Num artigo publicado no Observador quatro meses depois da vitória do PS nas eleições legislativas de 30 de janeiro, Cavaco Silva pede desculpa pelo atraso com que felicita António Costa e considera: “Foi uma vitória da sua pessoa como líder do PS”.
“É certo que beneficiou dos erros do PSD e da benesse do PCP e do BE ao chumbarem o Orçamento do Estado para 2022, mas ninguém lhe pode tirar o mérito”, escreve Cavaco Silva, recordando que também ele beneficiou de uma benesse na conquista da primeira maioria, em julho de 1987: “a aprovação pela Assembleia da República da moção de censura ao governo apresentada pelo PRD”.
No artigo, lembra as maiorias absolutas que conquistou e enumera as reformas feitas no tempo dos seus governos, sublinhando que, nessa altura, foram dados alguns passos que abriram novas perspetivas à geração de Costa e que “facilitam” agora a tarefa do Governo.
“Receio que, na excitação da tomada de posse, se tenha esquecido de que vários desses passos resultaram do diálogo e do consenso com o seu partido”, escreve.
Cavaco lembra a persistência da parte dos seus governos para “estabelecer alguns consensos importantes” com o PS e sublinha vários, dizendo que o faz como estímulo para que o Governo de António Costa “faça mais e melhor”.
Começa por destacar as revisões constitucionais de 1989 e de 1992 e continua recordando que as posições do governo que liderou nas “complexas negociações” do Tratado de Maastricht tiveram o apoio do PS: “fruto do diálogo permanente mantido com o seu líder”, escreve.
Insistindo no espírito de diálogo com a oposição, Cavaco recorda igualmente a aprovação pelos seus governos, com o voto favorável do PS, da Lei de Bases do Sistema Educativo, a nova Lei das Finanças Locais, a Lei da Autonomia Universitária, a primeira Lei de Bases do Ambiente, a Lei do Mecenato Cultural, a Lei de Segurança Interna, os novos Códigos Penal e das Sociedades Comerciais, o Código do Procedimento Administrativo e a Lei de Bases dos Transportes Terrestres.

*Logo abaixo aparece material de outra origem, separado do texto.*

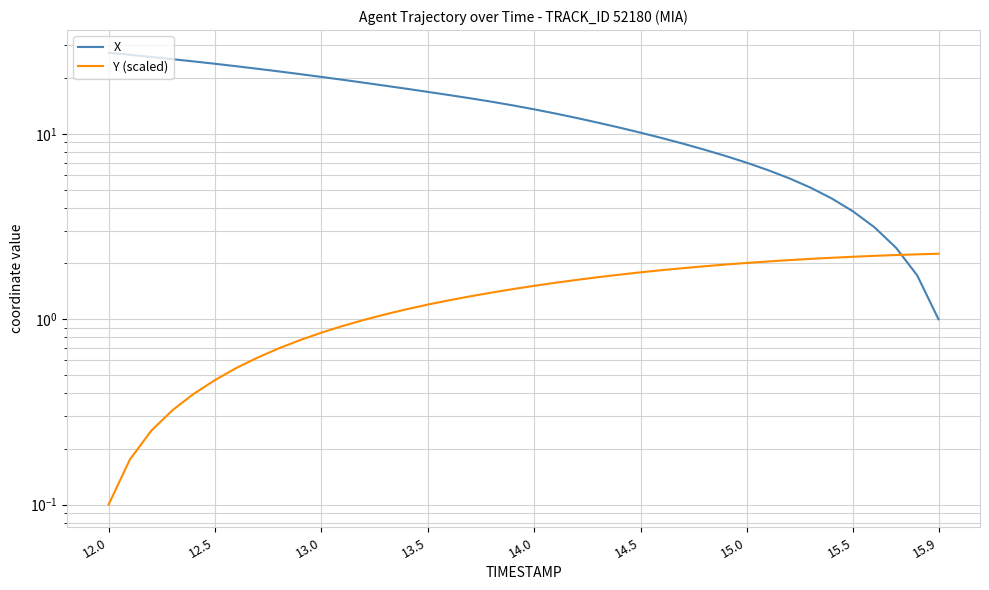

The value of Y (scaled) at 17 is 0.8. True or false?

False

Lembra igualmente o “intenso, profundo e frutuoso diálogo” dos seus governos de maioria absoluta com os parceiros sociais e sublinha a assinatura de quatro acordos de concertação social.
“Pelo que observei nos seis anos de governo da “geringonça”, V. Exa. considera certamente um exagero o meu entusiasmo e valorização do diálogo e da concertação social”, escreve Cavaco, recordando que a concertação social contribuiu, no tempo dos seus governos, para “a redução da inflação, o aumento real dos salários e das pensões, a elevada taxa de crescimento da economia e para a aproximação do país ao nível médio de desenvolvimento da UE como nunca mais voltou a acontecer”.

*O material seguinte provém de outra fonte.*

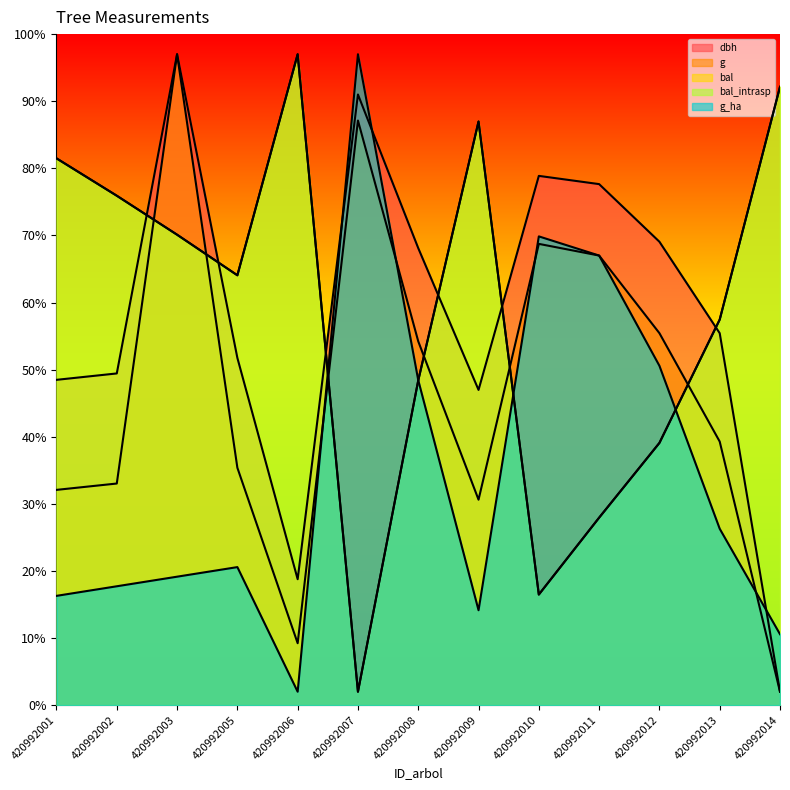

Does the chart display data point markers on the line(s)?

No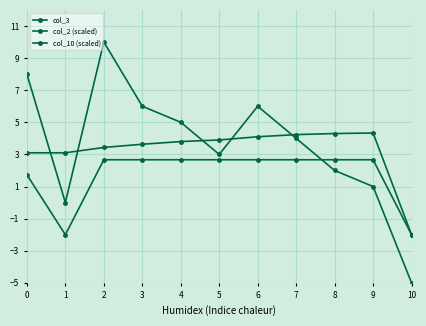

Does the chart have visible grid lines?

Yes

Diz também que uma das reformas que gostaria de ter feito em consenso com o PS foi “a abertura da televisão à iniciativa privada e a liberalização da comunicação social”.
“O PS, surpreendentemente e não sei com que intenções, revelou-se contra o fim da anacrónica situação em que o Estado português detinha o controlo total ou quase total de cinco jornais diários e de um jornal desportivo e em que, no setor da radiodifusão, só a Rádio Renascença lhe escapava”, acrescenta, e dirigindo-se a Costa, escreve: “Espero que, hoje, V. Exa. reconheça que era um quadro redutor da liberdade de expressão e informação e atrofiador da sociedade civil”.
Sobre a situação fiscal, escreve que o atual sistema de impostos é caracterizado pela “iniquidade, ineficiência económica e pela brutalidade da sua carga para o nosso nível de desenvolvimento” e diz estar certo de que Costa atuará melhor no diálogo com os partidos e organizações sociais e deixará na história da fiscalidade portuguesa "uma marca reformista" que ultrapassará a dos governos de maioria absoluta que liderou.
Aponta ainda o dedo ao PS na área da saúde, por se ter oposto à aprovação, em 1987, da nova lei da gestão hospitalar e, em 1990, da Lei de Bases da Saúde, “que abriu à iniciativa privada a prestação de cuidados de saúde e que se manteve em vigor durante 29 anos, resistindo a cinco governos do PS”, sublinha.
“Face à deterioração da qualidade dos serviços prestados pelo Serviço Nacional de Saúde durante o tempo do governo da “geringonça”, estou certo de que ao seu governo de maioria absoluta não faltará a coragem para fazer mais e melhor do que foi feito pelos meus governos na área da saúde”, escreve.
“Sendo conhecida a sua vontade de fazer reformas e habilidade no diálogo com o maior partido da oposição no sentido de as concretizar, estou certo que, com o seu governo de maioria absoluta, tudo correrá na perfeição”, conclui.